The only way to do this is to manually focus. Now there are lots of tricks you can use in video, especially if you have servo zoom parfocal lenses (you start off close where focus is critical and slow zoom out to where you can be much less accurate to account for bumps etc), zone focusing (something of a lost art) and you need the best lenses to do this, that don't breathe, that have end stops, that all turn the same way with even dampening etc.
The STM lenses may well do a smooth job, but the ones I've seen so far have terrible narrow short throw focus rings. Not tactile. Not smooth.
Finally. You know at a kids party, which of the kids you are recording. The camera doesn't. It's thinking in edges, in contrast, in whats closest to the camera. If you can get a decent long throw fast aperture lens then with a bit of practise it is fairly easy to track and micro-adjust focus on the fly.
Canon may make video available to all, but not all are going to like it (i cannot do stills and video on the same job, despite using the same camera, lens tripod etc, my head is thinking completely differently.
And this is before we get to audio.
Video AF might be fine for family stuff, but for serious video use I don't think it will ever get there. The camera might be quicker once a decision is made, but we are smarter.
Photodesks will use anything these days. Aspiring photojournalists? Aspire no more. Just be happy with a credit, a very modest fee if any and find a day job to pay the bills that doesn't make you too suicidal.
Aspiring videographers. It's a different ball game. A fancy new AF mode is not going to make any photographer a videographer. There's a bit more to it than that.
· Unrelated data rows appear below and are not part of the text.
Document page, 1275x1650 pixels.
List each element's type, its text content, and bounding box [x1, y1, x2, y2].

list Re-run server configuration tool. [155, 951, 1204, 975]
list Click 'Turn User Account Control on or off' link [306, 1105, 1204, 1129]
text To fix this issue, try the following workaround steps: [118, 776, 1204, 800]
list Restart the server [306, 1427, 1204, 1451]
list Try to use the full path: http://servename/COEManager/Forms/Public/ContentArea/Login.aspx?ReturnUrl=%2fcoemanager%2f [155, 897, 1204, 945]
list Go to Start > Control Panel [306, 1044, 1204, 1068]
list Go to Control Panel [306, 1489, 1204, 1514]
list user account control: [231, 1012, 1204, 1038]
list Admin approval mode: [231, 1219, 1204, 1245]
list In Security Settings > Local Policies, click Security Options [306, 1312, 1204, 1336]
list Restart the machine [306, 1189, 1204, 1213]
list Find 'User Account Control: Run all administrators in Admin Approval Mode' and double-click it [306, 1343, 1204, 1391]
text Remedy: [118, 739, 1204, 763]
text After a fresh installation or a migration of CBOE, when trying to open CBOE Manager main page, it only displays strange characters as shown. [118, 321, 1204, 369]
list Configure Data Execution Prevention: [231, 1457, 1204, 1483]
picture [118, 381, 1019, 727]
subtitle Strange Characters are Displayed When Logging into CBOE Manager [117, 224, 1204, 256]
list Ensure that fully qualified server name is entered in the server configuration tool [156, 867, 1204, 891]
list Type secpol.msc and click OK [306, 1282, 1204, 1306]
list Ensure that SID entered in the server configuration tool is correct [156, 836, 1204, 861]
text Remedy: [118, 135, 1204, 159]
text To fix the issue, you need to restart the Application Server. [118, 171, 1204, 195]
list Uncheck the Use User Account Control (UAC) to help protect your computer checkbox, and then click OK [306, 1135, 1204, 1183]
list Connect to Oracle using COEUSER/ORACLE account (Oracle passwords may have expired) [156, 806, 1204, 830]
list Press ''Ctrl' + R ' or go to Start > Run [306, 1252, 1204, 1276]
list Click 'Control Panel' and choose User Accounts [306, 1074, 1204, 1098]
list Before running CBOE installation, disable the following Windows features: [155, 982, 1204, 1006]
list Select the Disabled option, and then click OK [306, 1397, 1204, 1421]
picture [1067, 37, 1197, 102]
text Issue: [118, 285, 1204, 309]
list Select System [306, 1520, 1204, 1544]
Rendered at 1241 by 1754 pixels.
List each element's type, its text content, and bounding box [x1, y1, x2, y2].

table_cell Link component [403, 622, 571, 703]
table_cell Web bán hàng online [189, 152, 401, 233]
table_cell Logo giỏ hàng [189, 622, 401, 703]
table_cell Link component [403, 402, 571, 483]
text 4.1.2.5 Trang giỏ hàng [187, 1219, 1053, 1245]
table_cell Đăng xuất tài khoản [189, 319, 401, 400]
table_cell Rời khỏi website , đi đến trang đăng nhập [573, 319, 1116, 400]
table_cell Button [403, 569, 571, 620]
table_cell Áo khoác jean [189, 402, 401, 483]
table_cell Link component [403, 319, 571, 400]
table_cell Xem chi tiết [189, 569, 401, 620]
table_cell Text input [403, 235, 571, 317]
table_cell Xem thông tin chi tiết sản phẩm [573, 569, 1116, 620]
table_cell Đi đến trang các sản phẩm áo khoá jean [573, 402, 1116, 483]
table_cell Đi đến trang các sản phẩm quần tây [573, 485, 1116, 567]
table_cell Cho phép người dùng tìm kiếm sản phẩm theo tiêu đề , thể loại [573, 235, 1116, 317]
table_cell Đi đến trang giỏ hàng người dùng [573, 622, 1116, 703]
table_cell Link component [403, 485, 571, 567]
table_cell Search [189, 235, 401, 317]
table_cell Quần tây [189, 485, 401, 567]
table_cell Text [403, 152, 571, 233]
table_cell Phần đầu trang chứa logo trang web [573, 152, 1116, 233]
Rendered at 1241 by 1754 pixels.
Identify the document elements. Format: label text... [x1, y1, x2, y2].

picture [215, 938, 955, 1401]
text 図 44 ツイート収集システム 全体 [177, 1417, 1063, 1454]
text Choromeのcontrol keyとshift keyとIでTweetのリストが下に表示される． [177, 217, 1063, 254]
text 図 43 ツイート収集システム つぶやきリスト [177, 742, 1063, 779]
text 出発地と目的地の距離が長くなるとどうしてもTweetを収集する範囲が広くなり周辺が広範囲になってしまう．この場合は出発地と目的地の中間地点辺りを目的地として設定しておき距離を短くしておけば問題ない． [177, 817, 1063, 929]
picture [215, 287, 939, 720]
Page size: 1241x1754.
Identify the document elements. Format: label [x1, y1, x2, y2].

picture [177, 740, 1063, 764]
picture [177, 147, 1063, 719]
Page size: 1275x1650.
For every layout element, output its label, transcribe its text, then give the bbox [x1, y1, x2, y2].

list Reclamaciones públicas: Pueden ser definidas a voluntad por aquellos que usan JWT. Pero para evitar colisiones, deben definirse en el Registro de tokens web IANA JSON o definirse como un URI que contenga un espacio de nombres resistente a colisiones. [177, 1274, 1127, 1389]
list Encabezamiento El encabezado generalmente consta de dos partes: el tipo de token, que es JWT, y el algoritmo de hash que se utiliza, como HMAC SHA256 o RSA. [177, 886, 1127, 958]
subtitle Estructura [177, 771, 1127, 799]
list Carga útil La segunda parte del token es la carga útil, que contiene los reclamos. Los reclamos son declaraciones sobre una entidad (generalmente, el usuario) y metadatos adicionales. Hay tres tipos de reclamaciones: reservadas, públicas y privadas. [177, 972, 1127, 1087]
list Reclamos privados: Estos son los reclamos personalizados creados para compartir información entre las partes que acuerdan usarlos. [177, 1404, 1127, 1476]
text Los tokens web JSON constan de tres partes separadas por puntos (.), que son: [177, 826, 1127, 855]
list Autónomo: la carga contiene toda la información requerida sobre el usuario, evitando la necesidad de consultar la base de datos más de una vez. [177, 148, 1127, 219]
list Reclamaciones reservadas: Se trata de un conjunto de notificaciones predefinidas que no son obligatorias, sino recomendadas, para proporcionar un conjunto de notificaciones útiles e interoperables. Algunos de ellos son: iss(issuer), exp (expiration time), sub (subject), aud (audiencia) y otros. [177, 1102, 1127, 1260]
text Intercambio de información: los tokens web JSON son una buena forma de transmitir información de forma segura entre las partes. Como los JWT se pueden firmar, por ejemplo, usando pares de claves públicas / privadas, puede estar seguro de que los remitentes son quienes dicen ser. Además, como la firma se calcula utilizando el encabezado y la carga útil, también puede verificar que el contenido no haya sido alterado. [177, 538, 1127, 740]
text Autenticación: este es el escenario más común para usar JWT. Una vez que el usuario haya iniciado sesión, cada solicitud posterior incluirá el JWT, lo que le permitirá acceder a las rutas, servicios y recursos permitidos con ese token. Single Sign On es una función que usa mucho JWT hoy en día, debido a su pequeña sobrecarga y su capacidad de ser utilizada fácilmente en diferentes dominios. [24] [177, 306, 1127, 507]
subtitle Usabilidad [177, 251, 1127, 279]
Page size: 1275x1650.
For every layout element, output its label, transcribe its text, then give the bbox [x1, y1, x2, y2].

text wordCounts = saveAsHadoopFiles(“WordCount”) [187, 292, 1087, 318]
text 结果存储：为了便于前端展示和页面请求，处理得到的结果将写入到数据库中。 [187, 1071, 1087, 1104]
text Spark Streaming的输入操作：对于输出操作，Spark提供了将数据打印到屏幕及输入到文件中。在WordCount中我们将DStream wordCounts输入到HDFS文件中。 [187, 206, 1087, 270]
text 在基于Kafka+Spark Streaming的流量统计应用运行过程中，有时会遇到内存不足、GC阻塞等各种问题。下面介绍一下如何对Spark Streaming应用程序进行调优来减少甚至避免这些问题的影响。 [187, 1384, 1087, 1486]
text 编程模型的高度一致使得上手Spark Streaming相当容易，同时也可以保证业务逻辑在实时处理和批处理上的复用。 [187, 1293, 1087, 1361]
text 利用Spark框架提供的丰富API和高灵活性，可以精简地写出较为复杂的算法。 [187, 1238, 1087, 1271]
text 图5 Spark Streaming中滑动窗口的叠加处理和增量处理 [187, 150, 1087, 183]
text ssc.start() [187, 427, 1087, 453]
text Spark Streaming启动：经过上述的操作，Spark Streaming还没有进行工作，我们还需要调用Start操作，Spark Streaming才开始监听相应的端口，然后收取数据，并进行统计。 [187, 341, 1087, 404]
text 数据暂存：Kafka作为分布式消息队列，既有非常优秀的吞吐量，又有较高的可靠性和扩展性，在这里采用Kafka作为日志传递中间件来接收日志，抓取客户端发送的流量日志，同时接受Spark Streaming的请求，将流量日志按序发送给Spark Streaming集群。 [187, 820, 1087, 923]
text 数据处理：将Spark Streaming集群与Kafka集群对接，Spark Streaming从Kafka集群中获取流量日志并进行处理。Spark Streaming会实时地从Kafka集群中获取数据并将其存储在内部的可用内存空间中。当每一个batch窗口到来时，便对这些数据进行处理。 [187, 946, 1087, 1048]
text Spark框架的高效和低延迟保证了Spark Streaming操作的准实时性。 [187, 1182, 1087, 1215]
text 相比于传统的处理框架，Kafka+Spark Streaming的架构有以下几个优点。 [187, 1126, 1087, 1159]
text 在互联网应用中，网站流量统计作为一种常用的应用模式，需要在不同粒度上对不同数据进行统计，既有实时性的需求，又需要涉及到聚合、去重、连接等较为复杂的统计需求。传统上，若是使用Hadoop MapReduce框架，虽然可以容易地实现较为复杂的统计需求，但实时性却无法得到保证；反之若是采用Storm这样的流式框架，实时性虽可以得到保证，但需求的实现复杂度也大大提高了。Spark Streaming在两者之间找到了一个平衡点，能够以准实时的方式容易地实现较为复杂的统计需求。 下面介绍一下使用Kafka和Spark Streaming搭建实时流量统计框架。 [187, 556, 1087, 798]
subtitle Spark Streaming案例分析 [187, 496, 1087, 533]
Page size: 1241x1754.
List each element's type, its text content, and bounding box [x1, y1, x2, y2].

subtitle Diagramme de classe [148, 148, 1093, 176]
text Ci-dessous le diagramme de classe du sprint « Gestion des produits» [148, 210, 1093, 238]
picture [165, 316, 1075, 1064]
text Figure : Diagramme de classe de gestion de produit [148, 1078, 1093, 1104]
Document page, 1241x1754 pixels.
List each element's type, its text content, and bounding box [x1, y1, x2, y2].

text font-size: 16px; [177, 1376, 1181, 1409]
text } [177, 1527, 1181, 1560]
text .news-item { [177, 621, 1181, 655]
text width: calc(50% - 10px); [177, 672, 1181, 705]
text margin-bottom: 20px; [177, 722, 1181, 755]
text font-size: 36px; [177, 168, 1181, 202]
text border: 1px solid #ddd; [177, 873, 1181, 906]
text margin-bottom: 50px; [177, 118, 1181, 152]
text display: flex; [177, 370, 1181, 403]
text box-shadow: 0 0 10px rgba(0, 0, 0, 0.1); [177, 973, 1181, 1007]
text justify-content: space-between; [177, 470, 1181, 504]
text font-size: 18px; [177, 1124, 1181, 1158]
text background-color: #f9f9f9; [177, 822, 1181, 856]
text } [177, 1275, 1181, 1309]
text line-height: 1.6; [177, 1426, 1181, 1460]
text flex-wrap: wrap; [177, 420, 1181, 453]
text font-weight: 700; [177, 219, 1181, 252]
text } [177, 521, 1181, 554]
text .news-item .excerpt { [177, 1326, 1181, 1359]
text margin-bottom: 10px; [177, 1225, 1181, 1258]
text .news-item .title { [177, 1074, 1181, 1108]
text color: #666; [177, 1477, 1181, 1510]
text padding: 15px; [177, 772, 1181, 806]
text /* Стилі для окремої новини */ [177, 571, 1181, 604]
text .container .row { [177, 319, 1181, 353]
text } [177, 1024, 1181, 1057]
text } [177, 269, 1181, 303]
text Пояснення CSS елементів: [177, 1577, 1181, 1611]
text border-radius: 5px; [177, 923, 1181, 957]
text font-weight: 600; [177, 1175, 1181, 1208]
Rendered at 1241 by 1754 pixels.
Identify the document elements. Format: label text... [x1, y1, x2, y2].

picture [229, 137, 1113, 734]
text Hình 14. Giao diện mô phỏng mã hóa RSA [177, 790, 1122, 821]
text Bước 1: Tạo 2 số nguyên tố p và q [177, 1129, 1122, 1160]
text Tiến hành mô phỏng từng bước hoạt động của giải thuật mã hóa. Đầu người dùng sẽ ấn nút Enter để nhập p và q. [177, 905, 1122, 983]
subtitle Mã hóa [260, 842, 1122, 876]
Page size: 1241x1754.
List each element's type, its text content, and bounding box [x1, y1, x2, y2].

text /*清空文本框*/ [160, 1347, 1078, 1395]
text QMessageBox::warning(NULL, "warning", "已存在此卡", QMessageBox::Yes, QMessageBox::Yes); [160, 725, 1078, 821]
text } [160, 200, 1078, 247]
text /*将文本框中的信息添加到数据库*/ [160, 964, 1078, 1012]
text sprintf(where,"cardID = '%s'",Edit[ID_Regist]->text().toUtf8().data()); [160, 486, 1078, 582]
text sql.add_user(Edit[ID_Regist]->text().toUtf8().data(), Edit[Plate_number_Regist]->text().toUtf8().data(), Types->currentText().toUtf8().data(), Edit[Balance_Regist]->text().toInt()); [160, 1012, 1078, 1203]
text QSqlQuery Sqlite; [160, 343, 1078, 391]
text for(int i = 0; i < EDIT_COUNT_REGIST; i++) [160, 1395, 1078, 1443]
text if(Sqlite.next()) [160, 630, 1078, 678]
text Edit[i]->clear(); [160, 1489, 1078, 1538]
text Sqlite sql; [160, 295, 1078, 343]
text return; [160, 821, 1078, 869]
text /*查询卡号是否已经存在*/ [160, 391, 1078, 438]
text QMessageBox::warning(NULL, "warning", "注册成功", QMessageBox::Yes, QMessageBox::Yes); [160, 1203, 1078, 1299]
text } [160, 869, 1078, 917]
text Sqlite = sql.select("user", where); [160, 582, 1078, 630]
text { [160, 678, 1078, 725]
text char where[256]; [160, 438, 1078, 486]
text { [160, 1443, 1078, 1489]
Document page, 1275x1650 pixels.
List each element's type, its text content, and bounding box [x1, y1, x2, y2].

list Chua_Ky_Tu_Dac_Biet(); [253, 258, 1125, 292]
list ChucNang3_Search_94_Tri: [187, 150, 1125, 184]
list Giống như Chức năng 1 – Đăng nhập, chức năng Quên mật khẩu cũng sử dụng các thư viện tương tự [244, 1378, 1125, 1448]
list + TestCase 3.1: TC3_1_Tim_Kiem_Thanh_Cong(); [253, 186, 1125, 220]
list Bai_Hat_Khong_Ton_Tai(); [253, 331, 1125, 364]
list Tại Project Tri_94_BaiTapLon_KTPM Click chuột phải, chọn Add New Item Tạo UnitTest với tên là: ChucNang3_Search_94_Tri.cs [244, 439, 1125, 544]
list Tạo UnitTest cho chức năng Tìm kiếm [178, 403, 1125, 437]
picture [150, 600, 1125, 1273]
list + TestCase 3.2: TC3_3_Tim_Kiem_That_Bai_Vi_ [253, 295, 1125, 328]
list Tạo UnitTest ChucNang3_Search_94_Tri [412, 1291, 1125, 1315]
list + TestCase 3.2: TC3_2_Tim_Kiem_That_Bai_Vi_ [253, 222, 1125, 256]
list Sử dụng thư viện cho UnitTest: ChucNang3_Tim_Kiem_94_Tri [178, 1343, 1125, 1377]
I love photography, I am in awe of great photographers because I am aware of my limitations. When it gets to the good amateur level, like club competition winner level, features in AP magazine etc, I don't want to put you guys down, but to attain the same level of competancy with video, you need to be good all the time, you don't have the same scope to fix things in post (for example, video sharpening looks horrible) you need to be on the ball with your white balance, you need to be able to look at a scene and decide on the best wb setting, or which gel combinations to use on what source to even things out. You need to understand how to place a mic so as not cast a shadow. You need to know what the line is, and what side of it to be on.
I guess my basic point is this... point and shoot video is going to be no better than point and shoot photography. Occassionaly you might strike gold. Usually you'll be in PS or LR doing a bit of work. Yes in video you make cuts and chuck stuff away, like in stills. The big difference, and that which video AF is yet to overcome, is to be smooth, always, at 25fps. And the only way to do that in video, it is my sincere belief, is to take control, particularly of focus.
Sorry for the essay, but you wanted a reaction.